• WORK ORDER 1
In the purchase order terms, turn the paragraph beginning "Overriding Agreement" into a brief list that keeps its main facts.
• WORK ORDER 2
Extend the purchase order terms with the next paragraph, starting after their final sentence.

• SOURCE TEXT
*** Block opens ***
Purchase Order Terms and Conditions

These purchase order terms and conditions will be applicable whenever a Kurz-Kasch operation or plant issues a purchase order to a supplier.

 

            Overriding Agreement – Acceptance by Seller of this purchase order from Kurz-Kasch, Inc. (“Kurz-Kasch”) for the herein enumerated items and/or services (“Products”), which purchase order is acknowledged hereby to be an offer to contract, is expressly conditioned upon the agreement of Seller that the provisions herein control the purchase order and further condition that any prior communications shall be construed as negotiations and merged into and superseded hereby.  No condition, different or additional provisions stated by Seller in any acceptance or acknowledgment of this purchase order shall be binding upon Kurz-Kasch unless expressly accepted by an authorized representative of Kurz-Kasch in writing.  Unless the context requires otherwise, the provisions hereof and the term “Order” when used herein, shall encompass this purchase order as well as a contract or agreement resulting from implementing this purchase order.  Unless otherwise provided herein, the written acceptance by Seller of this purchase order or the commencement of any work or the performance of any services hereunder by Seller (including work or services with respect to samples) shall constitute acceptance by Seller of the provisions of this Order.  No provisions other than those set forth in this Order (which Order includes any document attached to or incorporated by reference) shall be binding upon Kurz-Kasch unless accomplished in accordance with these terms and conditions.
*** Block closes ***
• INFORMATION GIVEN
*** Block opens ***
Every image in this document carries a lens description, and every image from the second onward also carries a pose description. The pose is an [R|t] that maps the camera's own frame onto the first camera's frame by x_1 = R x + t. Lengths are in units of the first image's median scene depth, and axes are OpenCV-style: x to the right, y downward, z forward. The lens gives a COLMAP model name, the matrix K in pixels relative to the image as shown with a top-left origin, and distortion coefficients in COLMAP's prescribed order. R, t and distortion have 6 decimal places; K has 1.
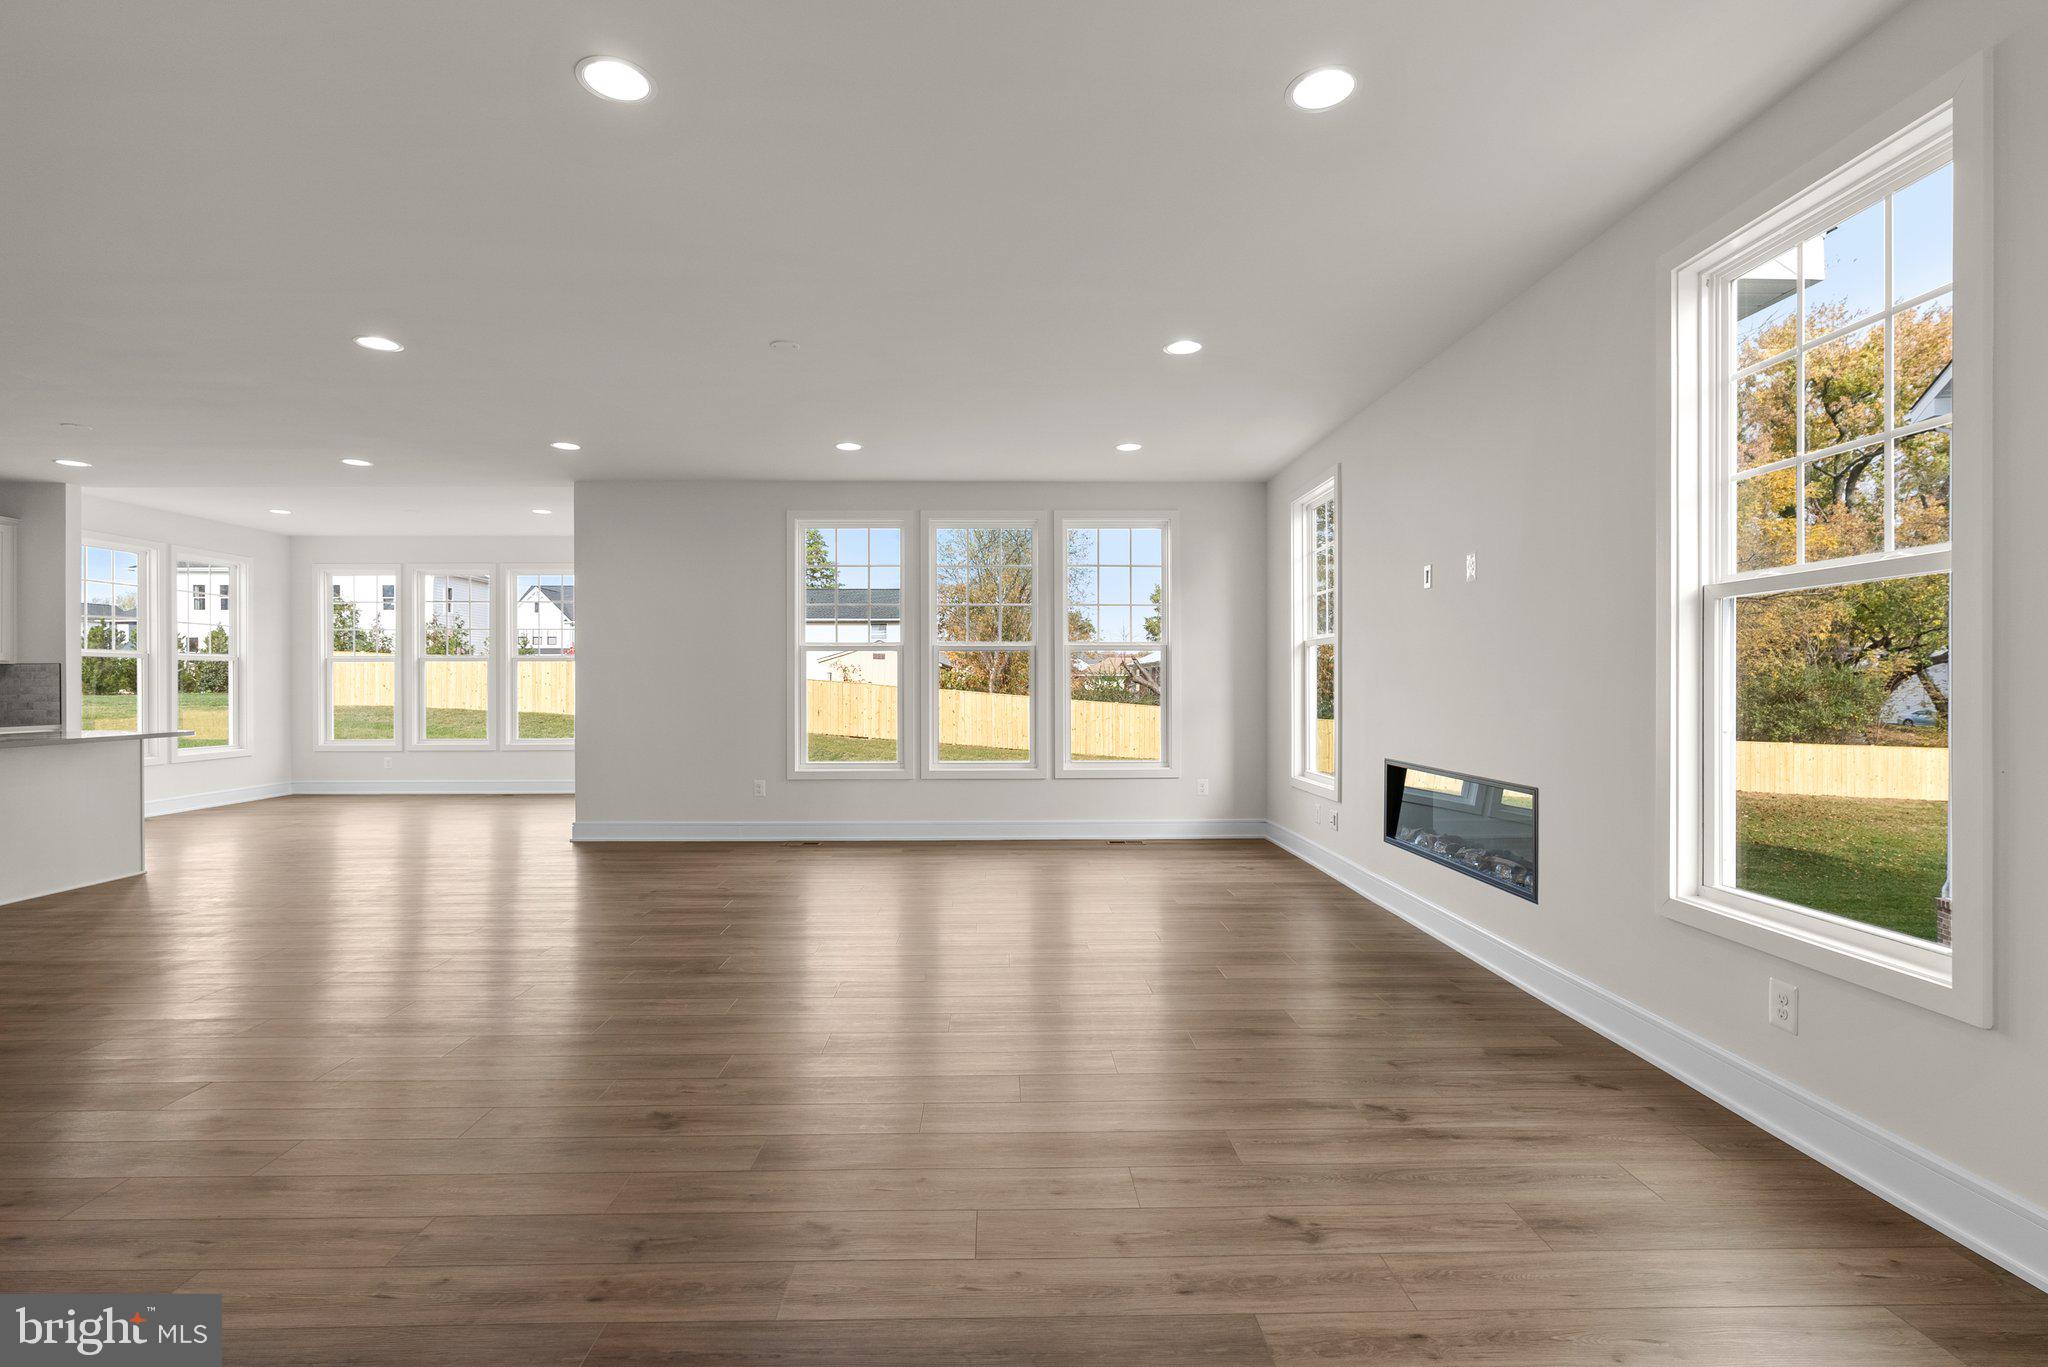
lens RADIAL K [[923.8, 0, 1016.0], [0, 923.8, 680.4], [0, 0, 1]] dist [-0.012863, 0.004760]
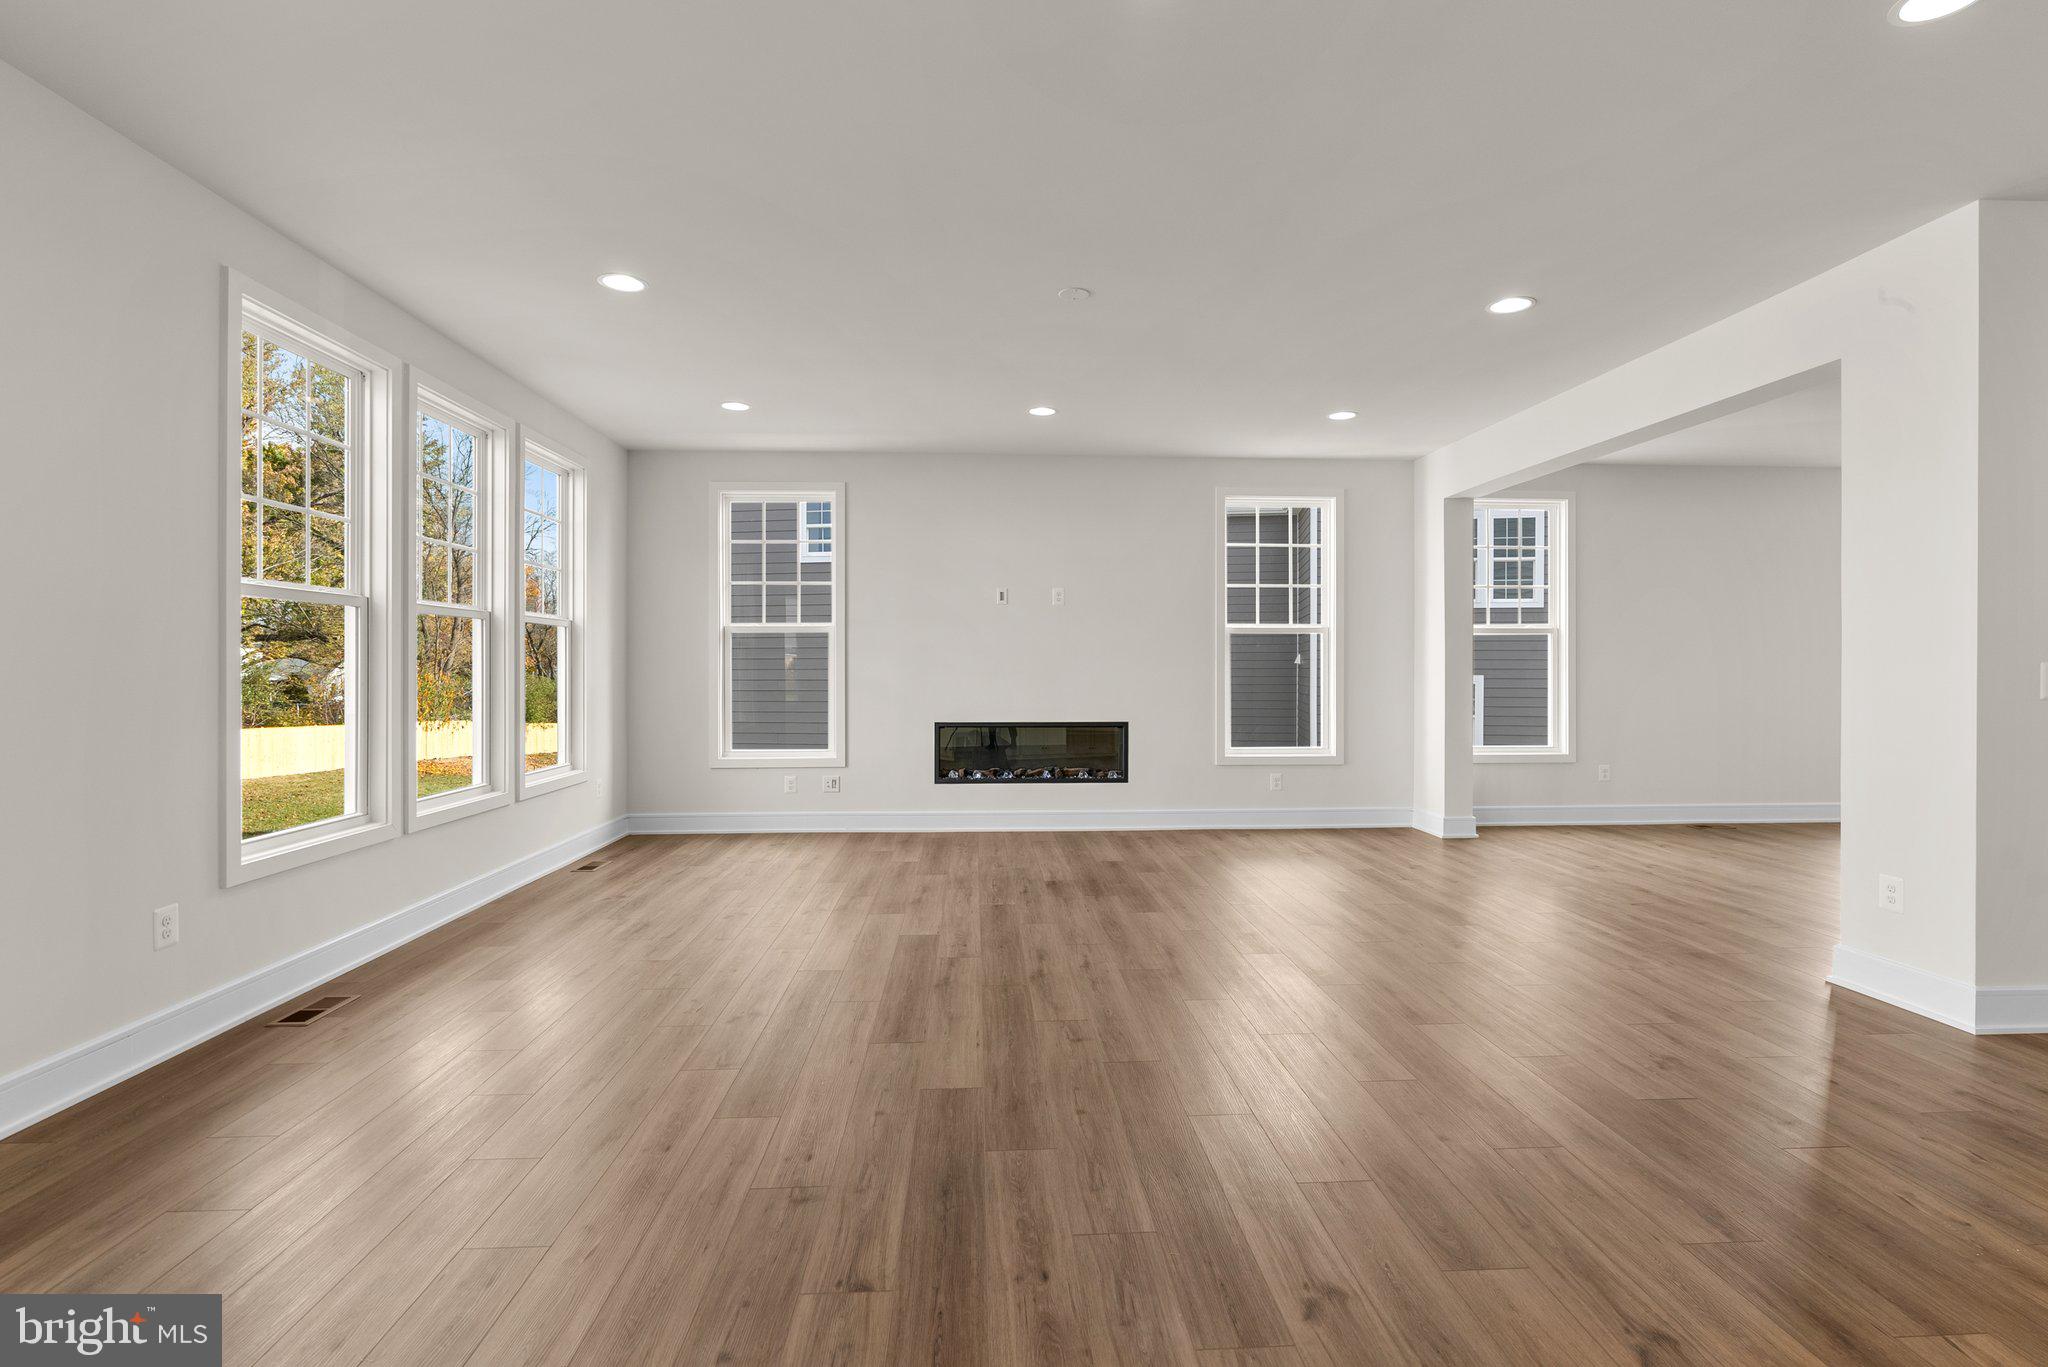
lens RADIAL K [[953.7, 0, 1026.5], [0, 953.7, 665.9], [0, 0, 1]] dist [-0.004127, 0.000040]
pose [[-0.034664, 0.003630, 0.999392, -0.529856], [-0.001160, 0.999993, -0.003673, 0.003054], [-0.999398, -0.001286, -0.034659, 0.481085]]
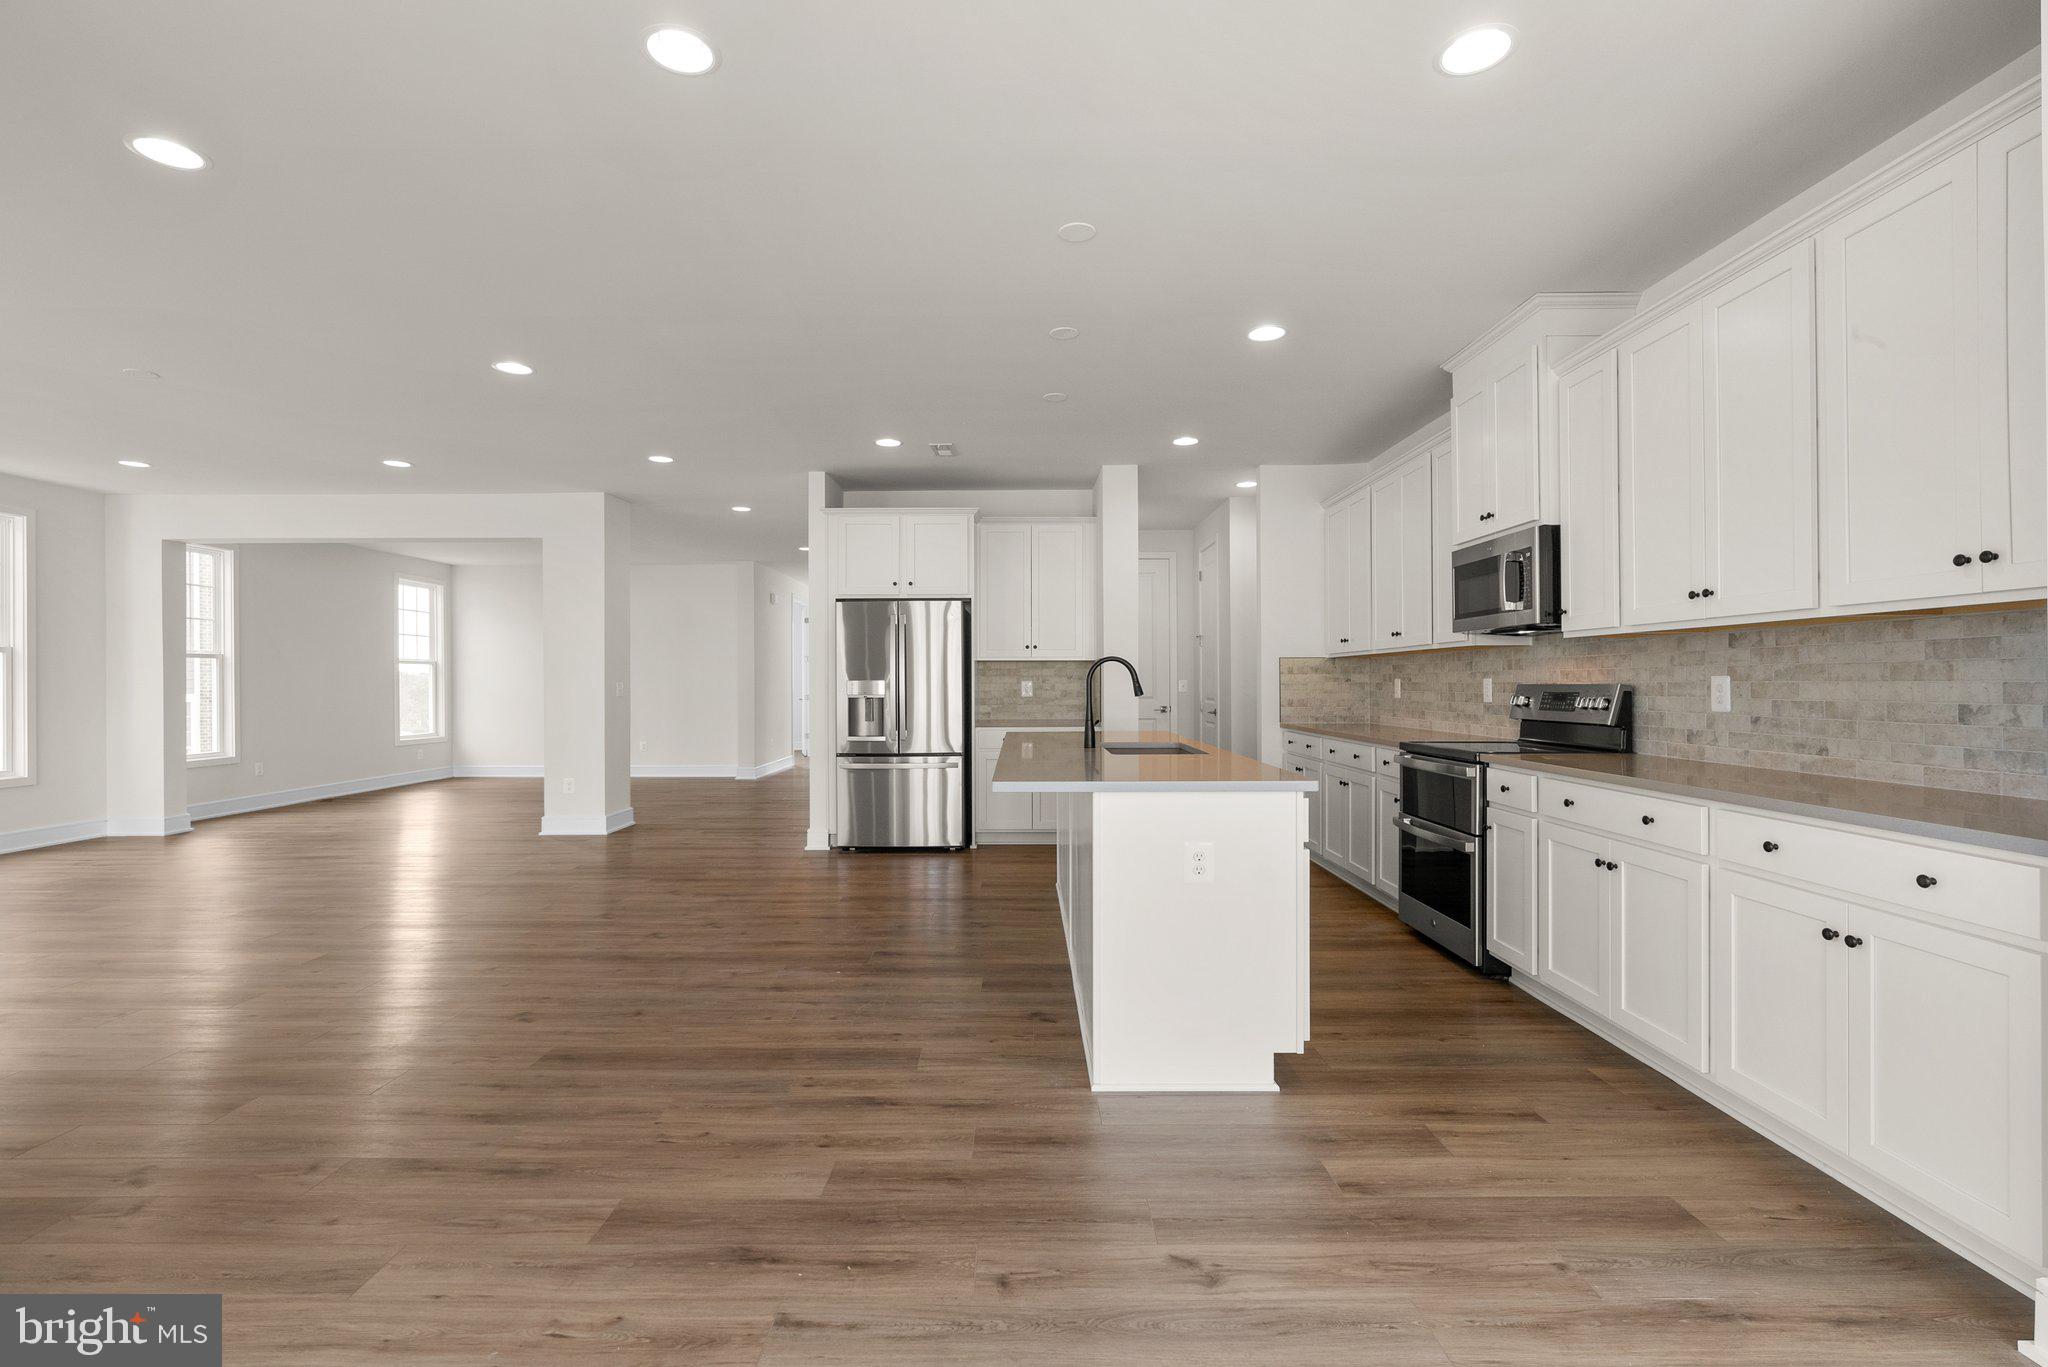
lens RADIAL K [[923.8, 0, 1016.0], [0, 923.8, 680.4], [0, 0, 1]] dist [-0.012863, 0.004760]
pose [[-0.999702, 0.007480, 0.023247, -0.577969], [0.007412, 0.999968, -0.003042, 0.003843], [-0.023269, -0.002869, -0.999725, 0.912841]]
*** Block closes ***
• RESPONSE 1
- The purchase order from Kurz-Kasch, Inc. ("Kurz-Kasch") for the listed items and/or services ("Products") is an offer to contract.
- Seller's acceptance is conditioned on agreeing that these provisions control the order.
- Prior communications are treated as negotiations, merged into and superseded by the order.
- Different or additional conditions in Seller's acceptance or acknowledgment bind Kurz-Kasch only if an authorized Kurz-Kasch representative expressly accepts them in writing.
- Unless context requires otherwise, "Order" covers both the purchase order and any contract or agreement resulting from it.
- Unless otherwise provided, Seller accepts the provisions through written acceptance, starting any work, or performing any services, including work or services on samples.
- Only provisions in the Order, including attached or incorporated documents, bind Kurz-Kasch, unless accomplished in accordance with these terms.

• RESPONSE 2
 

            Delivery/Shipping – Unless otherwise specifically expressed in this Order:

  1. Seller shall not fabricate any Products or procure any of the material required for same, or ship any Products to Kurz-Kasch, except to the extent authorized in written shipping and/or delivery schedules and/or instructions furnished by Kurz-Kasch.  Kurz-Kasch shall have no responsibility for Products for which such schedules or instructions have not been provided, the same may be returned to Seller and Seller shall pay all packaging, handling, storage and transportation expenses and all other expenses in connection therewith.  Kurz-Kasch from time to time may direct complete or partial suspension of such instructions and/or schedules without liability of, or expense to, Kurz-Kasch, except as expressed herein under Changes.
  2. At Seller’s expense, Seller shall properly pack and mark each package with Kurz-Kasch’s purchase order number, part number, factory, plant and all in accordance with any applicable requirements of Kurz-Kasch and common carriers in a manner to secure lowest transportation costs.
  3. Kurz-Kasch’s purchase order, part, and package numbers shall be shown on related packing slips, bill of lading and invoices.
  4. No charge shall be made to Kurz-Kasch for packing, marking, drayage, storage or otherwise.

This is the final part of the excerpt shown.